Los abrazos que no recibí en junio


Camila Schumacher_ Casi literalHace nada —dos años, si acaso— el último fin de semana de junio solía ser distinto. Al menos en San José, por una tarde, se abría una tregua: la homolesbobitransfobia se quedaba en casa mordiéndose los nudillos, mirando entre arrobada y aterrorizada el televisor, y las calles se llenaban de colores.

Lo del arcoíris es una ilusión óptica, lo sabemos. Al final, no hay ollas de oro ni más nada que discriminación. Sin embargo, qué indispensable es que las puertas de los armarios pierdan los goznes y el amor pierda la vergüenza.

De la mano, parejas de chico-chico, chica-chica, chique-chique desfilan y se besan. Las mujeres trans vestidas con trajes típicos o ropa de comparsa bailan. Los hombres trans se vuelven visibles. Las familias homoparentales salen con sus niños en los hombros, sonrientes y orgullosos.

De vez en cuando se cuela algún político bien intencionado al que pocos le ponen poca atención; los artistas hacen show en la tarima; las plumas y las lentejuelas; las burbujas y los globos se extienden de esquina a esquina.

No es poca cosa —para nada— conseguir parecerse a quien uno o una sueña ser; mirarse orgulloso en el espejo y en los ojos de quienes están a nuestro alrededor.

Fundamental resulta dejar caer las caretas y caminar sin miedo, acuerpado por una multitud. A las marchas que se hacen en Costa Rica hace una decena de años, cada vez llega más gente y gente más joven que celebra la diversidad y le apuesta a la revolución más urgente y necesaria: la ternura, el amor y la alegría.

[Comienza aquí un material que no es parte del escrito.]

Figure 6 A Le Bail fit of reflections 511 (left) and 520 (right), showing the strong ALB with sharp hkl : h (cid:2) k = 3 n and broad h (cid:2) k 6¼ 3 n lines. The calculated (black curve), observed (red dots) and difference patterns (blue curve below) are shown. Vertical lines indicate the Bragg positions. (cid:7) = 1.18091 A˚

La pandemia puso en pausa esta celebración masiva. Como otros tantos encuentros, a este hubo que virtualizarlo, inventarse aplicaciones, marcos, transmisiones en vivo que respeten las burbujas y la distancia social.

Coincidencia —o no— es que cada tanto el cuerpo a cuerpo se vuelva amenazante; que se propague el miedo de algunos a que en los «demás» haya algo contagioso; que la conveniencia de cuidarse de los otros encuentre asidero. Que lo que suele ocurrir en la intimidad de pronto sea asunto de Estado: un peligro real.

Ahora, contrario a lo que ocurrió con el VIH a mediados de la década de 1980, el estigma nos encontró distintos. Todas las luchas, todas las muertes, todas las denuncias a los atropellos a los Derechos Humanos y una generación que había crecido en «otro mundo» donde el orgullo —aunque fuera una vez al año— se sacara a pasear, hicieron mella.

Así, en menos de un año, las vacunas aparecieron. Se tejieron algunas redes de apoyo, pero siempre insuficientes.

No suelo ser optimista y en junio me hicieron falta muchísimos abrazos, más de los que vengo extrañando durante todos los meses que llevamos casi confinados. Sin embargo, por una vez me lo voy a permitir.

Quizás de aquí a un año, en junio de 2022, no estemos todos y todas en la calle, pero tendremos más fuerza, más anticuerpos contra el COVID-19 y la injusticia; y aunque nos falte mucho camino por andar sabremos en qué dirección queda el futuro.